As industry long timers and historians know, there wasn’t one single video game manufacturer back in 1970. But by 1980, there were 10 American companies (from Atari to Williams), plus six more Japanese factories turning out what some still called “coin-operated TV games.” If we really want to be complete, we can lump in another seven making poker and other “gray area” machines. Adding in kits not many years later, coin-op video manufacturing would continue to grow bigger before it turned around to the small, but sterling few, making them today.
But, let’s return to the game’s beginnings. Atari, which had invented coin-op video in the first place, also earned what some would call the “dubious distinction” of creating “home video” as well. During the mid ’70s, their designers launched the consumer side of this form of amusement by building a small “console” with wires and alligator clips that connected to the back of your living room television set, enabling the family to play their signature game Pong without having to go to the bar, arcade or convenience store to enjoy it. It marked the beginning of an industry that would spectacularly out-distance coin-op and hurt it in the process.
I remember going out to Las Vegas for one of the early Consumer Electronics shows at which my friend Paul Jacobs was showing some Neo-Geo home video cartridges. RePlay was doing well covering the coin-op side, consuming so much of my time then that I only looked at this home product with mild interest. I had better fish to fry writing about games like Defender and Pac-Man that were kicking butt out there on the street and in the game room. Somebody at that show, Paul maybe, wondered if I should make a magazine for this home video business and I said something like: “No, that’s a tall order, and I’m already up to here making RePlay.”

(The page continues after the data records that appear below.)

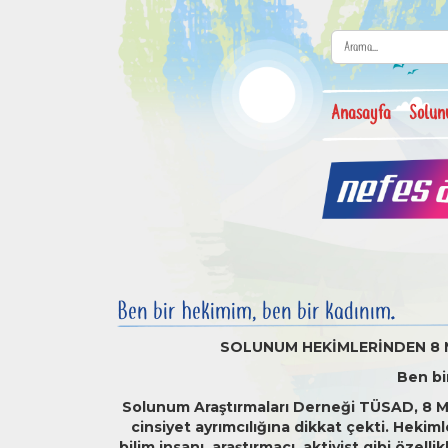
Anasayfa
Solun
Ben bir hekimim, ben bir kadınım…
SOLUNUM HEKİMLERİNDEN 8 
Ben bi
Solunum Araştırmaları Derneği TÜSAD, 8 Mar
cinsiyet ayrımcılığına dikkat çekti. Heki
bilim insanı, araştırmacı, aktivist gibi özell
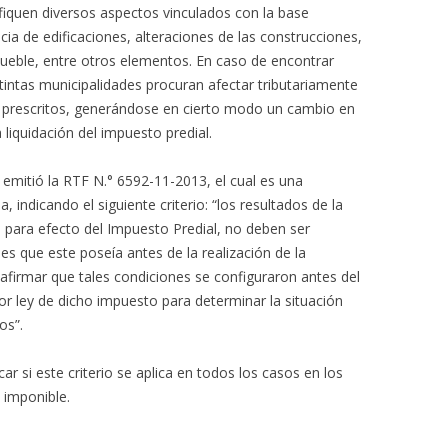
fiquen diversos aspectos vinculados con la base
ia de edificaciones, alteraciones de las construcciones,
mueble, entre otros elementos. En caso de encontrar
stintas municipalidades procuran afectar tributariamente
o prescritos, generándose en cierto modo un cambio en
 liquidación del impuesto predial.
l emitió la RTF N.° 6592-11-2013, el cual es una
, indicando el siguiente criterio: “los resultados de la
o, para efecto del Impuesto Predial, no deben ser
es que este poseía antes de la realización de la
a afirmar que tales condiciones se configuraron antes del
or ley de dicho impuesto para determinar la situación
os”.
ar si este criterio se aplica en todos los casos en los
 imponible.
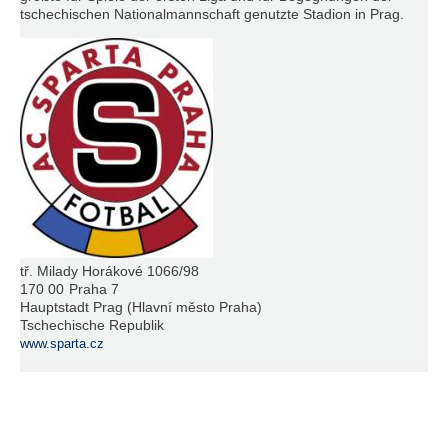
tschechischen Nationalmannschaft genutzte Stadion in Prag.
tř. Milady Horákové 1066/98
170 00
Praha 7
Hauptstadt Prag (Hlavní město Praha)
Tschechische Republik
www.sparta.cz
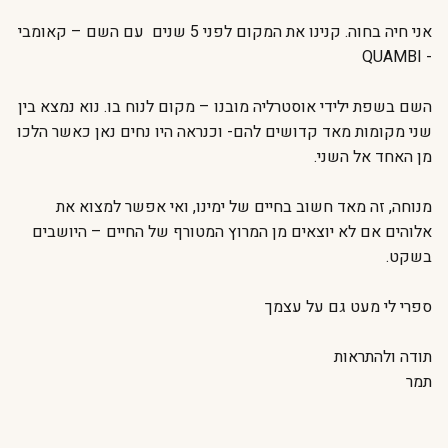
אני חיה בחוה. קנינו את המקום לפני 5 שנים עם השם – קאומבי
- QUAMBI
השם בשפת ילידי אוסטרליה מובנו – מקום לנוח בו. נוא נמצא בין
שני מקומות מאד קדושים להם- וכנראה היו נחים נאן כאשר הלכו
מן האחד אל השני.
מנוחה, זה מאד חשוב בחיים של ימינו, ואי אפשר למצוא את
אלוהים אם לא יוצאים מן המרוץ המטורף של החיים – היושבים
בשקט.
ספרי לי מעט גם על עצמך
תודה ולהתראות
תמר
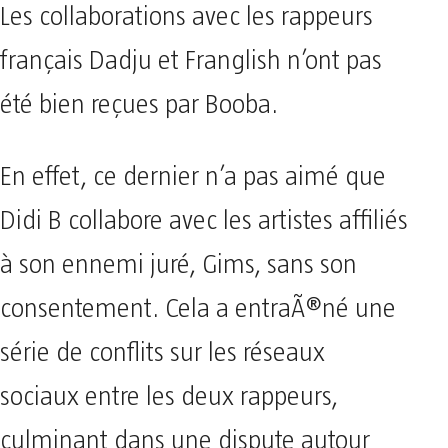
Les collaborations avec les rappeurs
français Dadju et Franglish n’ont pas
été bien reçues par Booba.
En effet, ce dernier n’a pas aimé que
Didi B collabore avec les artistes affiliés
à son ennemi juré, Gims, sans son
consentement. Cela a entraÃ®né une
série de conflits sur les réseaux
sociaux entre les deux rappeurs,
culminant dans une dispute autour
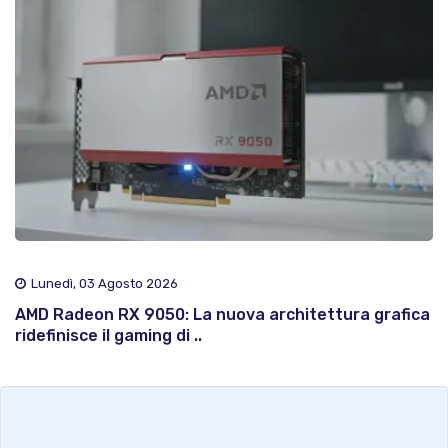
Lunedì, 03 Agosto 2026
AMD Radeon RX 9050: La nuova architettura grafica
ridefinisce il gaming di ..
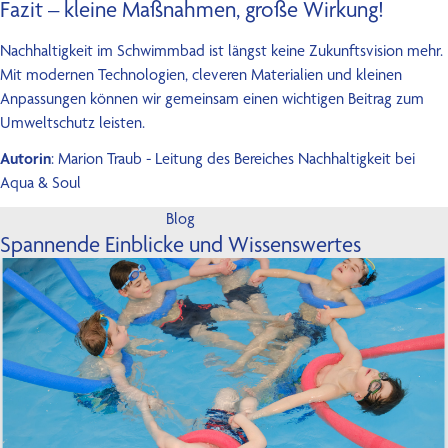
Fazit – kleine Maßnahmen, große Wirkung!
Nachhaltigkeit im Schwimmbad ist längst keine Zukunftsvision mehr.
Mit modernen Technologien, cleveren Materialien und kleinen
Anpassungen können wir gemeinsam einen wichtigen Beitrag zum
Umweltschutz leisten.
Autorin
: Marion Traub - Leitung des Bereiches Nachhaltigkeit bei
Aqua & Soul
Blog
Spannende Einblicke und Wissenswertes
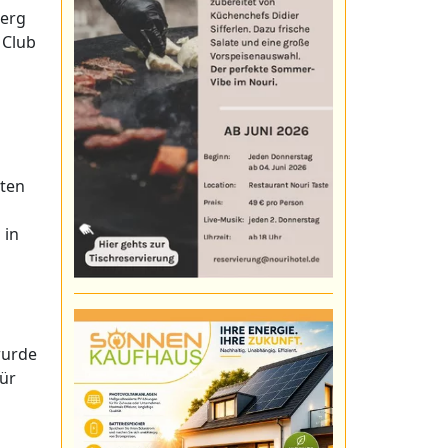
berg
 Club
zten
 in
wurde
für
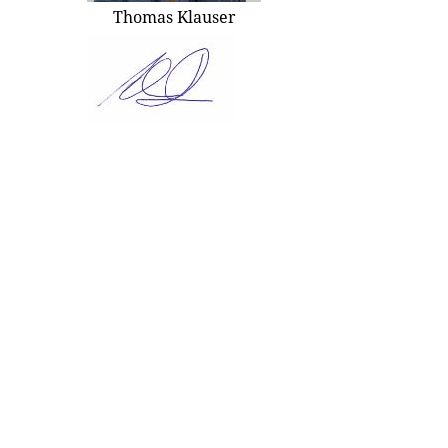
Thomas Klauser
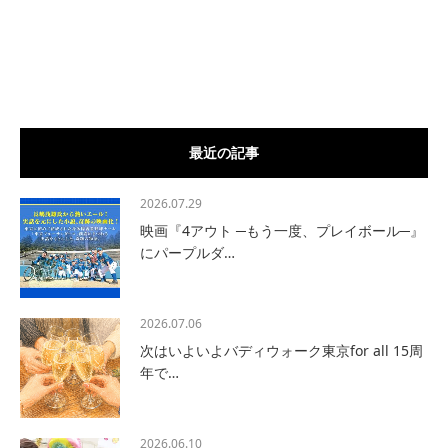
最近の記事
2026.07.29
映画『4アウト ─もう一度、プレイボール─』
にパープルダ…
2026.07.06
次はいよいよバディウォーク東京for all 15周
年で…
2026.06.10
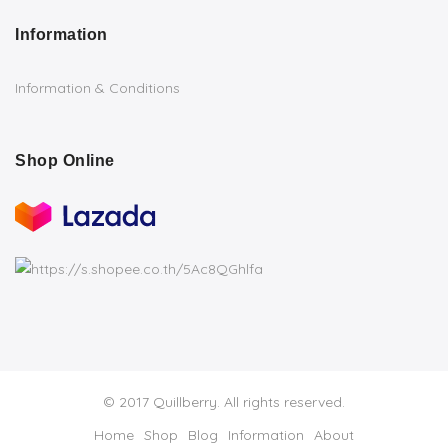
Information
Information & Conditions
Shop Online
© 2017 Quillberry. All rights reserved.
Home
Shop
Blog
Information
About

If I’d have gone after that market, I could be living in Elvis’ old house in Beverly Hills on the “good side” of Sunset Boulevard today. But, however true that may be, I don’t regret spending my life covering the coin-op business. If you do something long enough, it becomes a comfort zone. There may not be many still around who remember Bert Lane, Barney Sugerman, Billy Cannon or Bob Jones, but I do…and a whole lot more like Billy O’Donnell whose Bally/Midway combine brought the business some of the finest electronic pins and videos in history.
Maybe I was imprinted as a “member of the coin-op tribe” the day “arcade king” Mike Munves brought me up to the second floor of his dealership on New York’s 10th Avenue and, after adjusting my eyes to the blazing light of all those shopped-up, picture-perfect Mutoscopes, kiddie rides, fortune tellers, hockey tables and target rifles on display that he used to rent to the movie business, felt like I’d arrived. Sometimes there’s a whole lot more to a person’s life’s work than building a retirement nest egg. Sometimes there are priceless memories to go along with that.